**SHORT PROBLEM**
Please copy every line of the data below character for character, leaving out the pictures.
--- Start of ITEMS ---
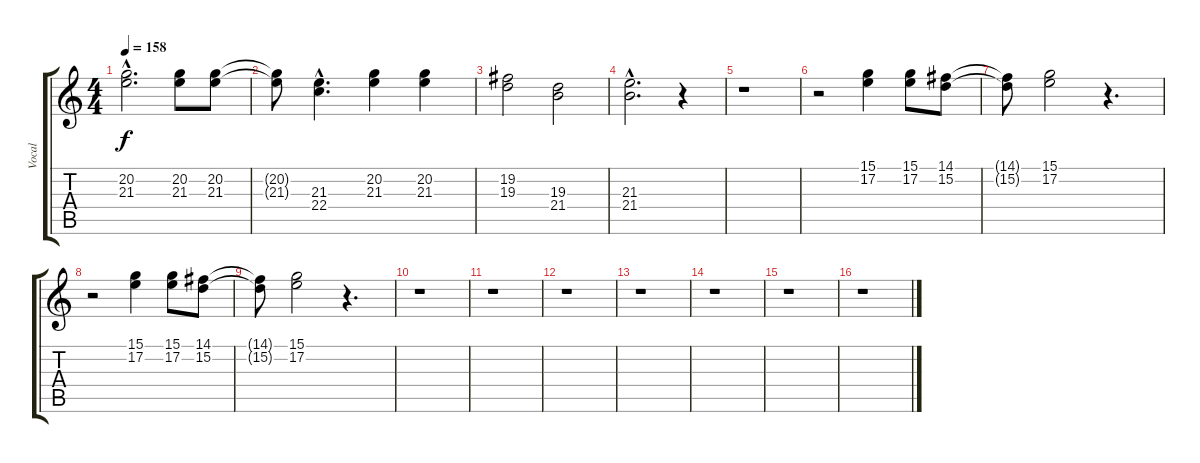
\track ("Vocal" "Vocal") {instrument synthvoice}
\staff {score tabs}
\tuning (E4 B3 G3 D3 A2 E2) {hide}
\ts (4 4)
\tempo 158
\clef g2
\ks c
(20.2{hac} 21.3{hac}).2{d dy f} (20.2 21.3).8 (20.2 21.3).8 |
(20.2{t} 21.3{t}).8 (21.3{hac} 22.4{hac}).4{d} (20.2 21.3).4 (20.2 21.3).4 |
(19.2 19.3).2 (19.3 21.4).2 |
(21.3{hac} 21.4{hac}).2{d} r.4 |
r.1 |
r.2 (15.1 17.2).4 (15.1 17.2).8 (14.1 15.2).8 |
(14.1{t} 15.2{t}).8 (15.1 17.2).2 r.4{d} |
r.2 (15.1 17.2).4 (15.1 17.2).8 (14.1 15.2).8 |
(14.1{t} 15.2{t}).8 (15.1 17.2).2 r.4{d} |
r.1 |
r.1 |
r.1 |
r.1 |
r.1 |
r.1 |
r.1
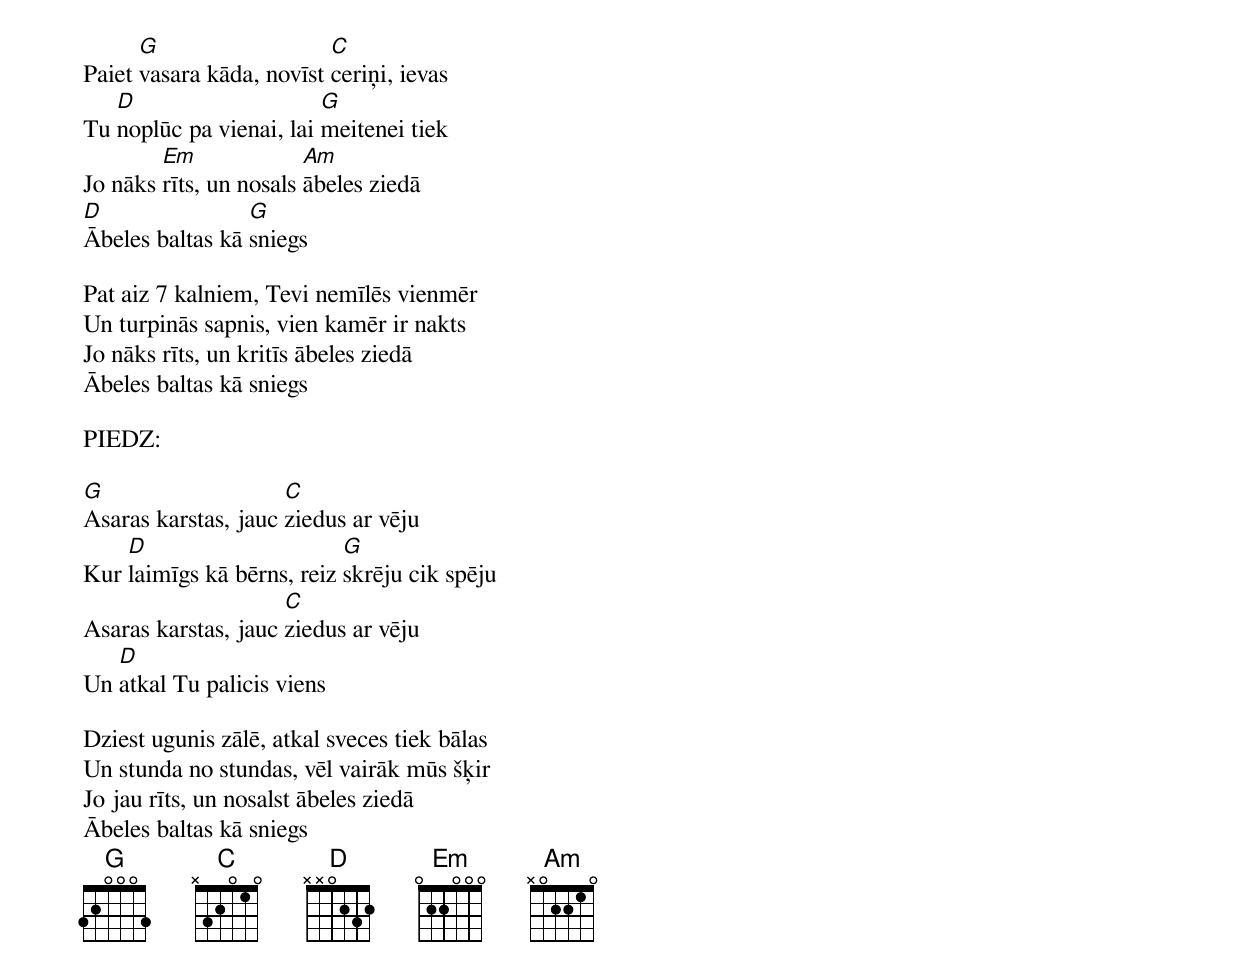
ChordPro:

Paiet [G]vasara kāda, novīst [C]ceriņi, ievas
Tu [D]noplūc pa vienai, lai [G]meitenei tiek
Jo nāks [Em]rīts, un nosals [Am]ābeles ziedā
[D]Ābeles baltas kā [G]sniegs

Pat aiz 7 kalniem, Tevi nemīlēs vienmēr
Un turpinās sapnis, vien kamēr ir nakts
Jo nāks rīts, un kritīs ābeles ziedā
Ābeles baltas kā sniegs

PIEDZ:

[G]Asaras karstas, jauc [C]ziedus ar vēju
Kur [D]laimīgs kā bērns, reiz [G]skrēju cik spēju
Asaras karstas, jauc [C]ziedus ar vēju
Un [D]atkal Tu palicis viens

Dziest ugunis zālē, atkal sveces tiek bālas
Un stunda no stundas, vēl vairāk mūs šķir
Jo jau rīts, un nosalst ābeles ziedā
Ābeles baltas kā sniegs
--- End of ITEMS ---
**THE SOLUTION**
\track ("Vocal" "Vocal") {instrument synthvoice}
\staff {score tabs}
\tuning (E4 B3 G3 D3 A2 E2) {hide}
\ts (4 4)
\tempo 158
\clef g2
\ks c
(20.2{hac} 21.3{hac}).2{d dy f} (20.2 21.3).8 (20.2 21.3).8 |
(20.2{t} 21.3{t}).8 (21.3{hac} 22.4{hac}).4{d} (20.2 21.3).4 (20.2 21.3).4 |
(19.2 19.3).2 (19.3 21.4).2 |
(21.3{hac} 21.4{hac}).2{d} r.4 |
r.1 |
r.2 (15.1 17.2).4 (15.1 17.2).8 (14.1 15.2).8 |
(14.1{t} 15.2{t}).8 (15.1 17.2).2 r.4{d} |
r.2 (15.1 17.2).4 (15.1 17.2).8 (14.1 15.2).8 |
(14.1{t} 15.2{t}).8 (15.1 17.2).2 r.4{d} |
r.1 |
r.1 |
r.1 |
r.1 |
r.1 |
r.1 |
r.1
ChordPro:

Paiet [G]vasara kāda, novīst [C]ceriņi, ievas
Tu [D]noplūc pa vienai, lai [G]meitenei tiek
Jo nāks [Em]rīts, un nosals [Am]ābeles ziedā
[D]Ābeles baltas kā [G]sniegs

Pat aiz 7 kalniem, Tevi nemīlēs vienmēr
Un turpinās sapnis, vien kamēr ir nakts
Jo nāks rīts, un kritīs ābeles ziedā
Ābeles baltas kā sniegs

PIEDZ:

[G]Asaras karstas, jauc [C]ziedus ar vēju
Kur [D]laimīgs kā bērns, reiz [G]skrēju cik spēju
Asaras karstas, jauc [C]ziedus ar vēju
Un [D]atkal Tu palicis viens

Dziest ugunis zālē, atkal sveces tiek bālas
Un stunda no stundas, vēl vairāk mūs šķir
Jo jau rīts, un nosalst ābeles ziedā
Ābeles baltas kā sniegs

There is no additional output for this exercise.